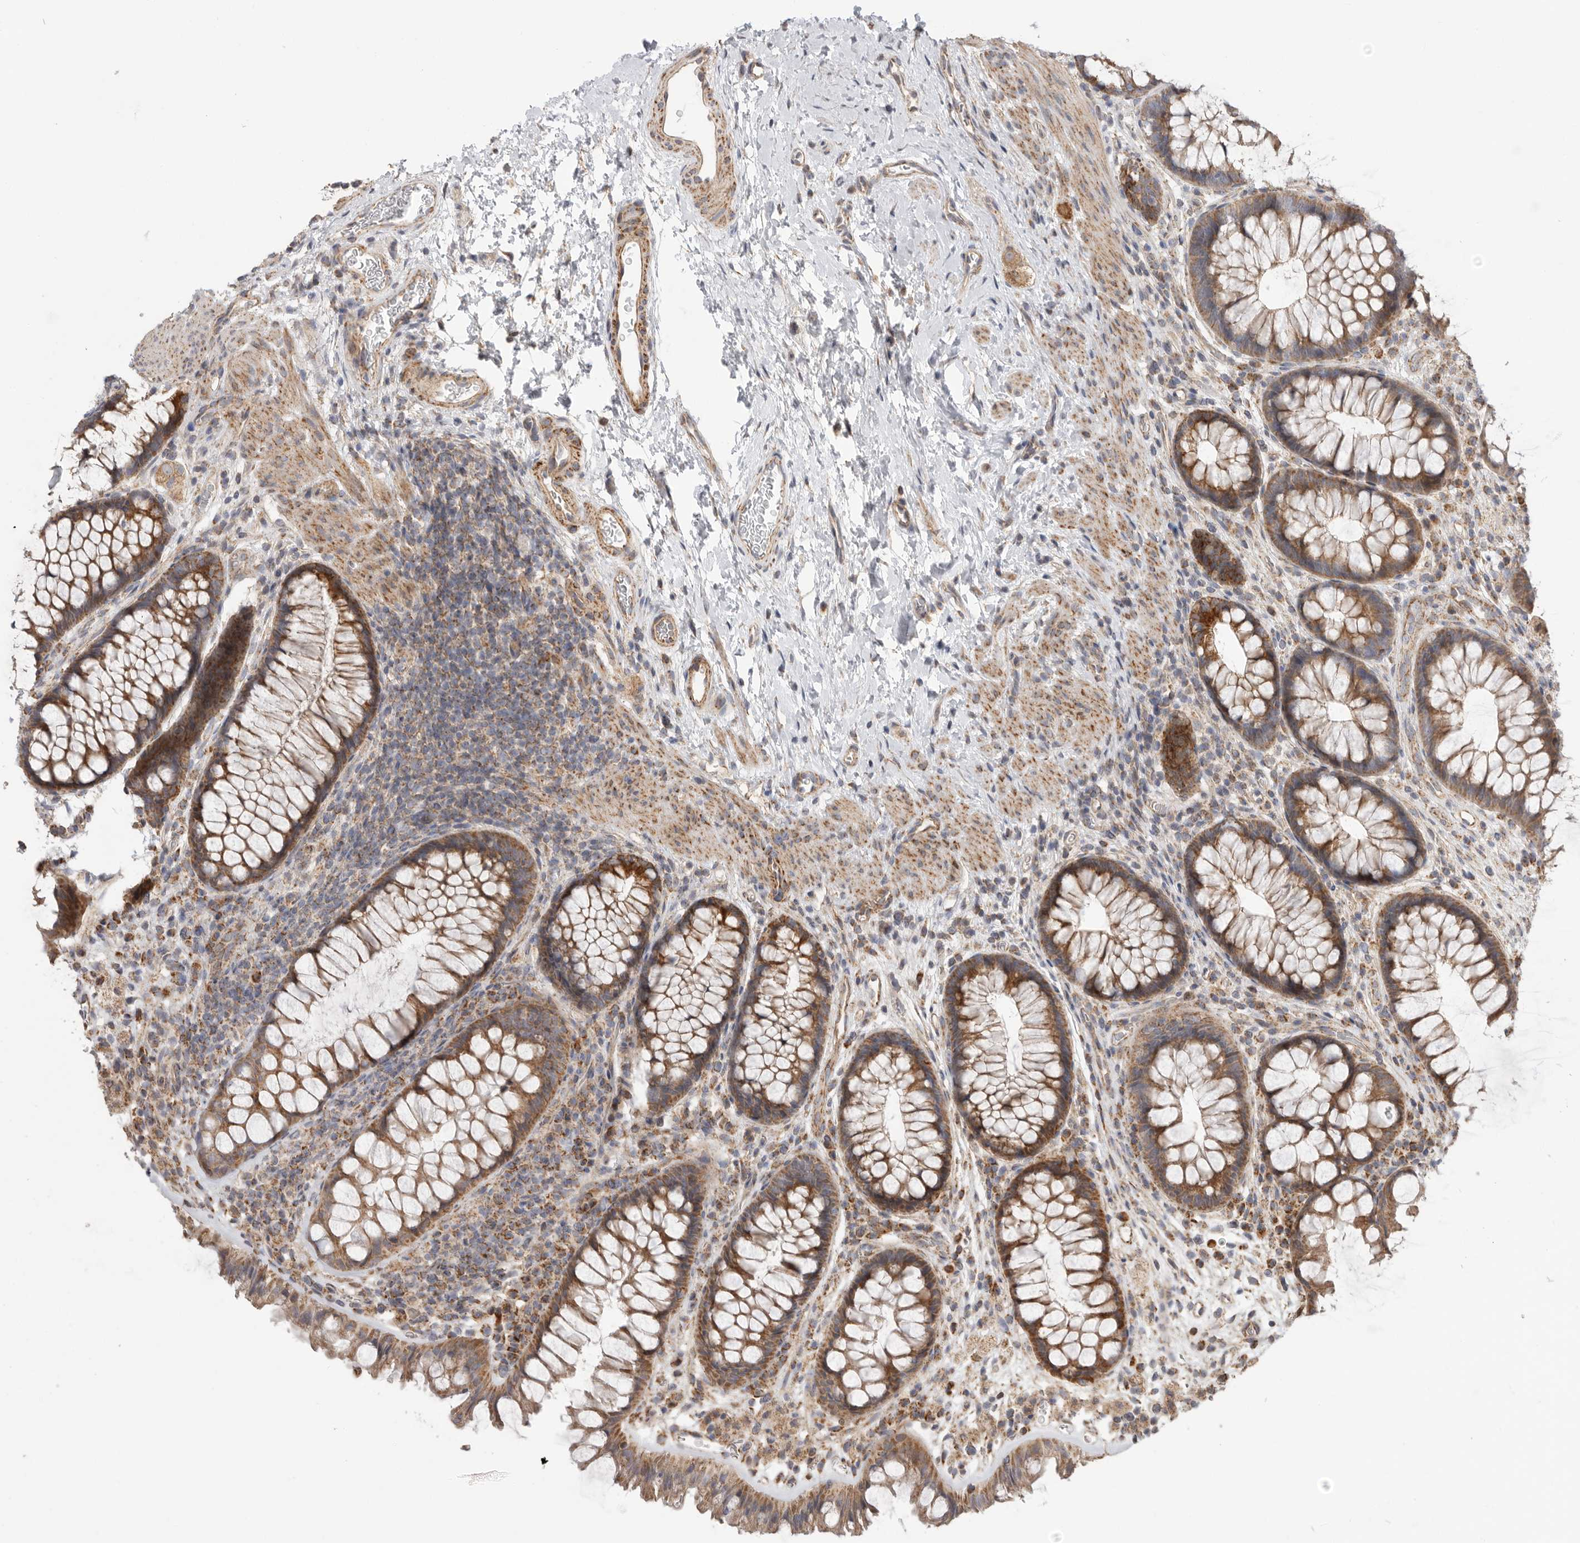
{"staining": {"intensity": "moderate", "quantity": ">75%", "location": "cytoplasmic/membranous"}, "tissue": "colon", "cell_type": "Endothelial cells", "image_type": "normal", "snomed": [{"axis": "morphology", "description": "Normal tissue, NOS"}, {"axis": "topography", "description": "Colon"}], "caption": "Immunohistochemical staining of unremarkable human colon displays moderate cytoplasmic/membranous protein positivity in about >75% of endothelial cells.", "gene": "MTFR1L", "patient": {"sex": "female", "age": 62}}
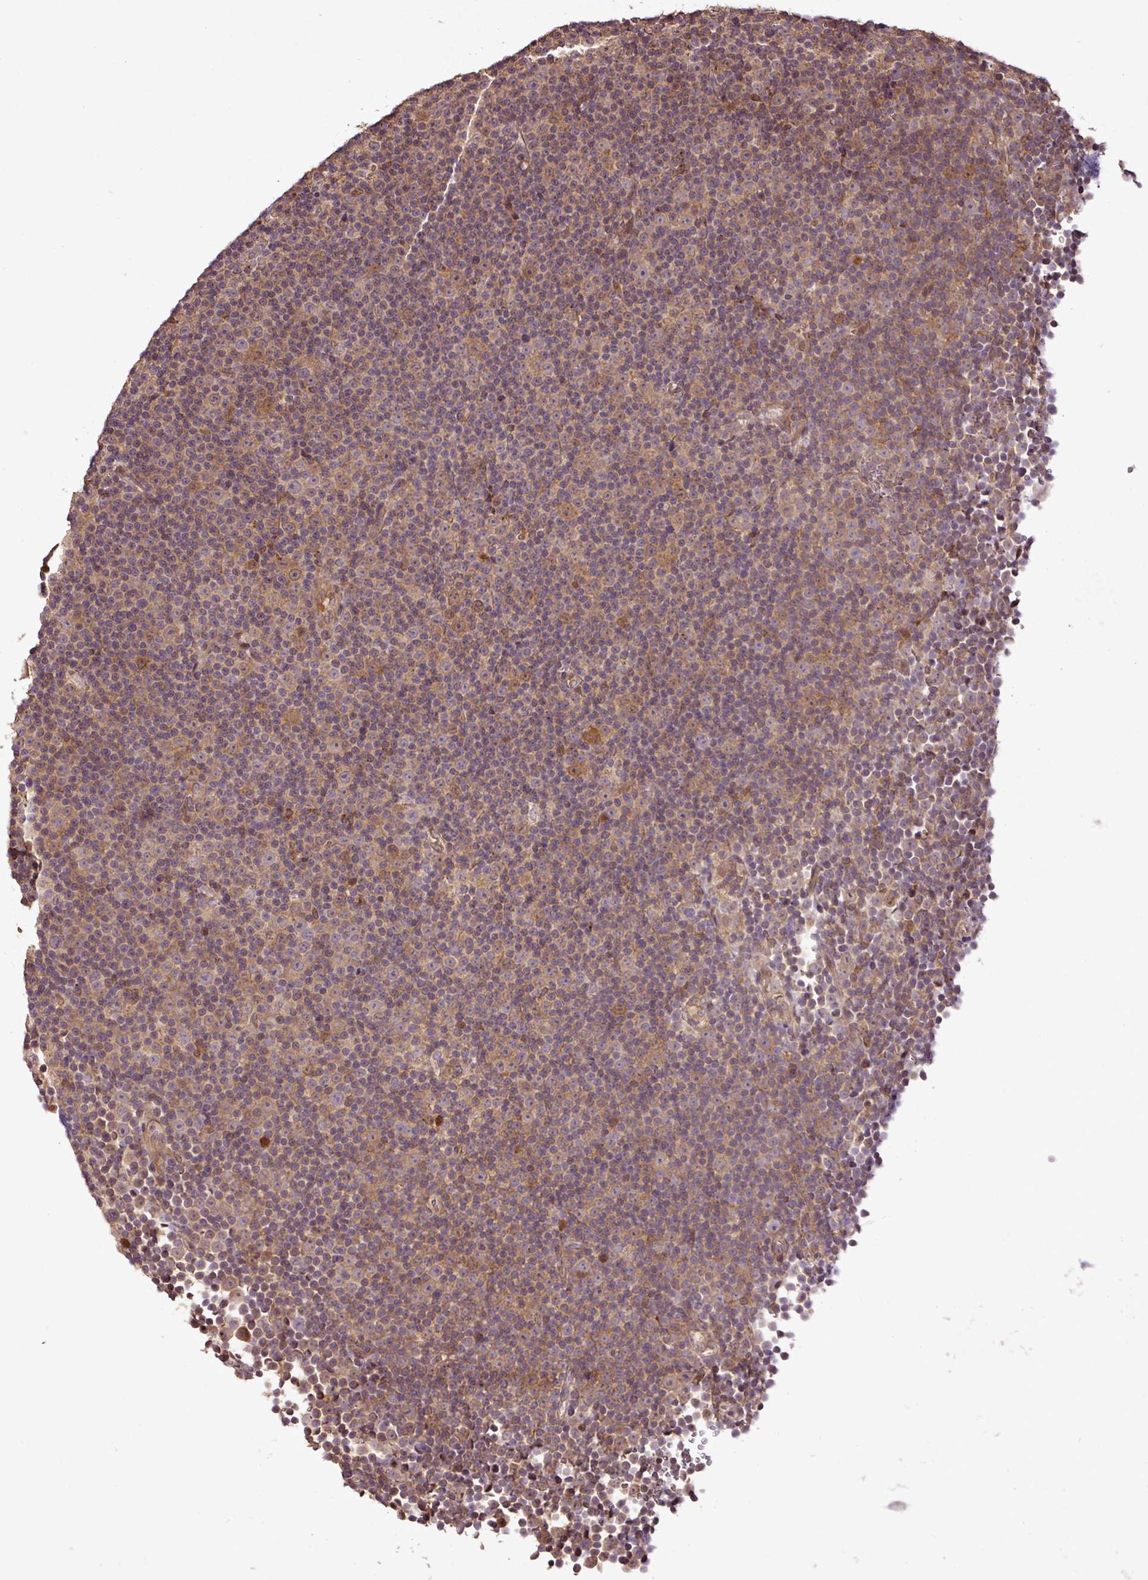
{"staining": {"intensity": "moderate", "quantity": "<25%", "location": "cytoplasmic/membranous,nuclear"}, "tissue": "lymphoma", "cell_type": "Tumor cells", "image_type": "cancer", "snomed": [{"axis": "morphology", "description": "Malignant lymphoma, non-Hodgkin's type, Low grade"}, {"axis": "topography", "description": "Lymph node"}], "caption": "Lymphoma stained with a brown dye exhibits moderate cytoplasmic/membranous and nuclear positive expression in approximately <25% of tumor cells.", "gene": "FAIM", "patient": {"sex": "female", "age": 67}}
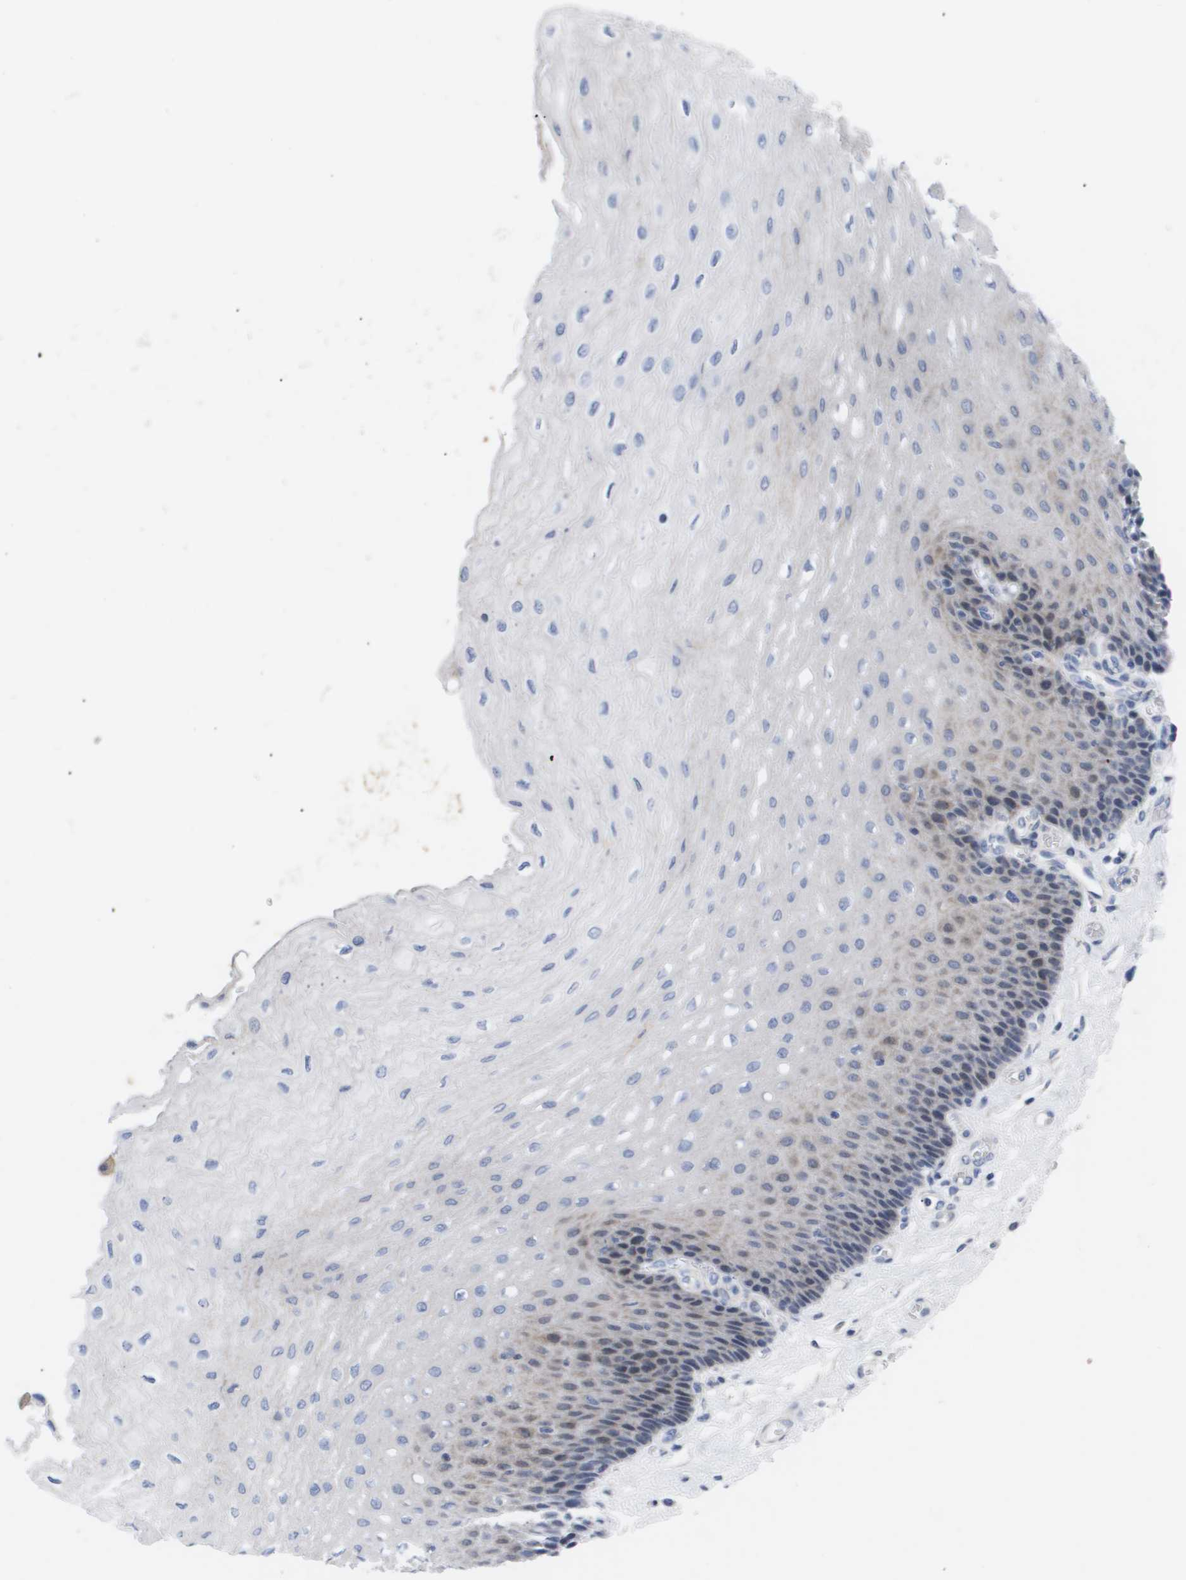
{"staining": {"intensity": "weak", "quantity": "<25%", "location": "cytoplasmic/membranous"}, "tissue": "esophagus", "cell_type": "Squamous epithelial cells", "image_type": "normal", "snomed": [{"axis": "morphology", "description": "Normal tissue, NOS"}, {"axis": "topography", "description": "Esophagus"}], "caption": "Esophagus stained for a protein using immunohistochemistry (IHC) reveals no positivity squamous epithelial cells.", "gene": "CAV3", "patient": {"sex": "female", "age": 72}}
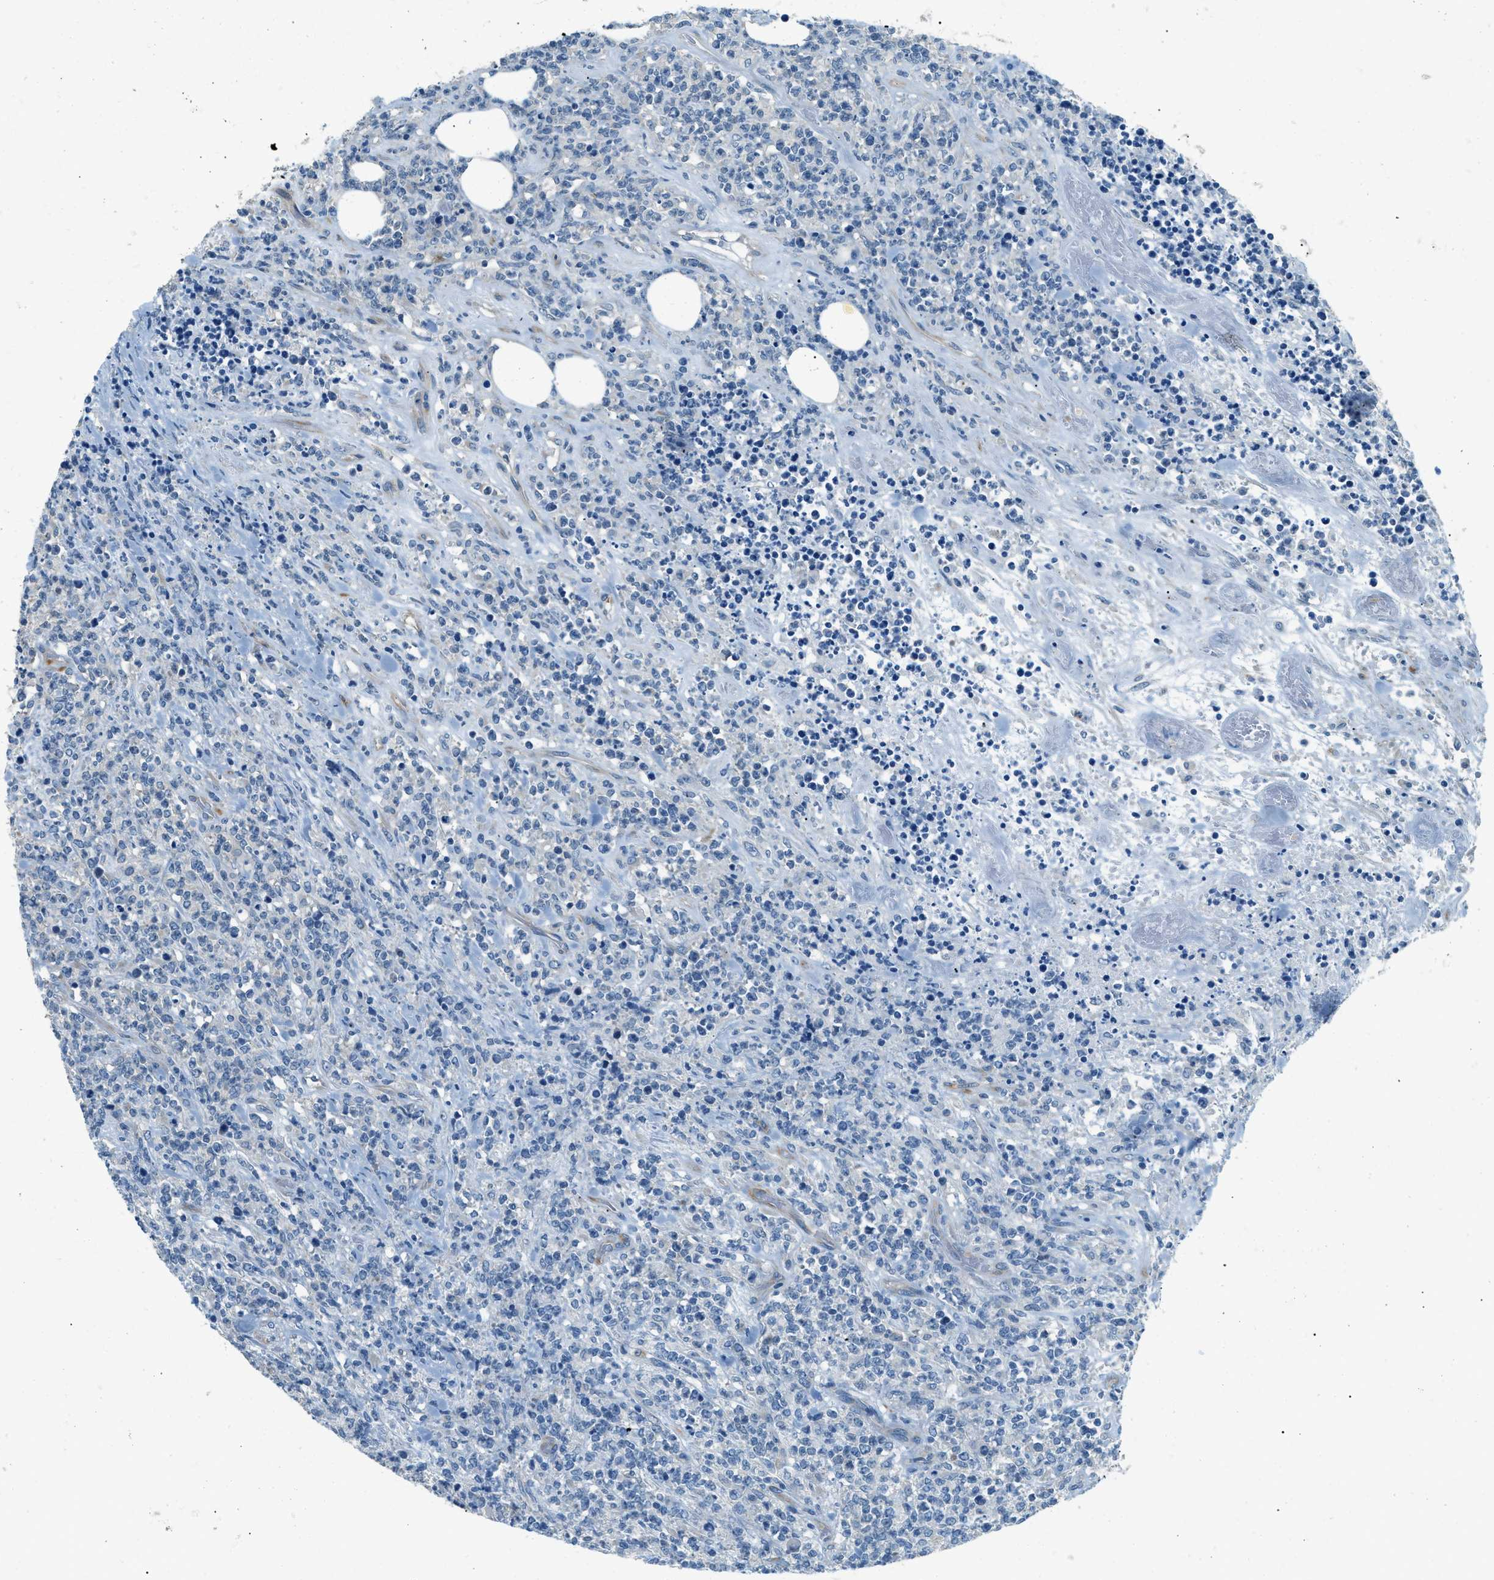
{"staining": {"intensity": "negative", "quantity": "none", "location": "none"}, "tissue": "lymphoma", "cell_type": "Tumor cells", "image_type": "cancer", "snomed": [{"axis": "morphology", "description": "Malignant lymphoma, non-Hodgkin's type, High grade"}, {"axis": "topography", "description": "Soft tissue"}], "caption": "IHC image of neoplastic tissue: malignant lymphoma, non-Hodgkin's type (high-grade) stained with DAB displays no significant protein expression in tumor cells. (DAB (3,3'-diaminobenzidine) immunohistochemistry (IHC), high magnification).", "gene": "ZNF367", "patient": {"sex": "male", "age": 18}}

────

→ What the exercise asks:
Return the lines of the data above in full and exactly, with no pictures.

→ Solution to this task:
{"staining": {"intensity": "moderate", "quantity": ">75%", "location": "cytoplasmic/membranous"}, "tissue": "colon", "cell_type": "Endothelial cells", "image_type": "normal", "snomed": [{"axis": "morphology", "description": "Normal tissue, NOS"}, {"axis": "topography", "description": "Colon"}], "caption": "Immunohistochemical staining of unremarkable human colon displays moderate cytoplasmic/membranous protein positivity in about >75% of endothelial cells.", "gene": "MTFR1L", "patient": {"sex": "female", "age": 62}}
{"staining": {"intensity": "moderate", "quantity": "<25%", "location": "cytoplasmic/membranous,nuclear"}, "tissue": "lymphoma", "cell_type": "Tumor cells", "image_type": "cancer", "snomed": [{"axis": "morphology", "description": "Malignant lymphoma, non-Hodgkin's type, Low grade"}, {"axis": "topography", "description": "Lymph node"}], "caption": "Lymphoma stained with a brown dye exhibits moderate cytoplasmic/membranous and nuclear positive expression in approximately <25% of tumor cells.", "gene": "FAIM", "patient": {"sex": "female", "age": 67}}
{"staining": {"intensity": "weak", "quantity": "<25%", "location": "cytoplasmic/membranous"}, "tissue": "esophagus", "cell_type": "Squamous epithelial cells", "image_type": "normal", "snomed": [{"axis": "morphology", "description": "Normal tissue, NOS"}, {"axis": "topography", "description": "Esophagus"}], "caption": "Esophagus stained for a protein using immunohistochemistry (IHC) reveals no positivity squamous epithelial cells.", "gene": "CAV3", "patient": {"sex": "female", "age": 72}}
{"staining": {"intensity": "negative", "quantity": "none", "location": "none"}, "tissue": "lymphoma", "cell_type": "Tumor cells", "image_type": "cancer", "snomed": [{"axis": "morphology", "description": "Malignant lymphoma, non-Hodgkin's type, High grade"}, {"axis": "topography", "description": "Soft tissue"}], "caption": "IHC image of neoplastic tissue: malignant lymphoma, non-Hodgkin's type (high-grade) stained with DAB displays no significant protein expression in tumor cells. (DAB (3,3'-diaminobenzidine) immunohistochemistry (IHC), high magnification).", "gene": "ZNF367", "patient": {"sex": "male", "age": 18}}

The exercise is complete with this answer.